4 Palms, an Austin-based high-end furnishings wholesaler, has leased your entire Constructing 2 of Airport Logistics Middle in Del Valle, Texas. At 570,000 sq. ft, the deal marks the most important industrial lease in better Austin up to now this yr, in keeping with the contributors.
JLL represented the owner, Dallas-based Dalfen Industrial, which developed the 800,000-square-foot campus. Endeavor Actual Property Group assisted the tenant.
The property is within the Airport submarket of the Texas capital. The corporate will use the area to consolidate operations, that are at the moment in different areas within the metro.
Although industrial improvement has been sturdy in Austin just lately, the constructing at 6106 Ross Highway was the one accessible area bigger than 300,000 sq. ft near 4 Palms’ operations, in keeping with JLL.

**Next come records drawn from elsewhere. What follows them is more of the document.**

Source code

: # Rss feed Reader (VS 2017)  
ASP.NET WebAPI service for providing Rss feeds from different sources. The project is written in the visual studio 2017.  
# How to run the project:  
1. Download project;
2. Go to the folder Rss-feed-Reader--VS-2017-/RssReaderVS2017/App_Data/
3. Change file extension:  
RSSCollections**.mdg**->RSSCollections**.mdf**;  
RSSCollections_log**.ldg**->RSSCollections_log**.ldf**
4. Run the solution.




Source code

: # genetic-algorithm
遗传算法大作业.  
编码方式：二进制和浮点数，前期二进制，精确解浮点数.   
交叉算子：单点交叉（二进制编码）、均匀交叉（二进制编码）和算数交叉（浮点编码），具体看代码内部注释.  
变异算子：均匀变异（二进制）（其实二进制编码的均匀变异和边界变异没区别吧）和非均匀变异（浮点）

The lease makes 4 Palms one of many largest industrial tenants within the better Austin market, with a complete footprint of 1.2 million sq. ft. That footprint contains the Airport Logistics Middle dedication and represents a rise in 4 Palms’ area even after a number of the leases at its present areas expire subsequent yr.
JLL Senior Managing Director Ace Schlameus and Senior Vice President Kyle McCulloch dealt with the transaction on behalf of Dalfen. Chad Marsh, managing principal at Endeavor, represented 4 Palms.
Austin industrial improvement nonetheless sturdy
Industrial markets nationwide have seen constructing booms in response to pandemic-era demand for area. Austin, with an expansive general financial system, has loved a very sturdy industrial market in recent times.
Some 5.5 million sq. ft of commercial spec area got here on-line through the first half of 2024 in better Austin, a tempo that to this point exceeds improvement final yr. Throughout all of 2023, builders delivered a document 8 million sq. ft of commercial available in the market, JLL notes.
The inflow of area has pushed the general Austin emptiness fee to 12.7 p.c, with about 10.8 million sq. ft unoccupied, although roughly 20 p.c of that has been leased and will probably be occupied within the close to future. Of the rest of the vacant area, about 5.6 million sq. ft is concentrated in constructions that have been accomplished final yr or this yr, JLL experiences.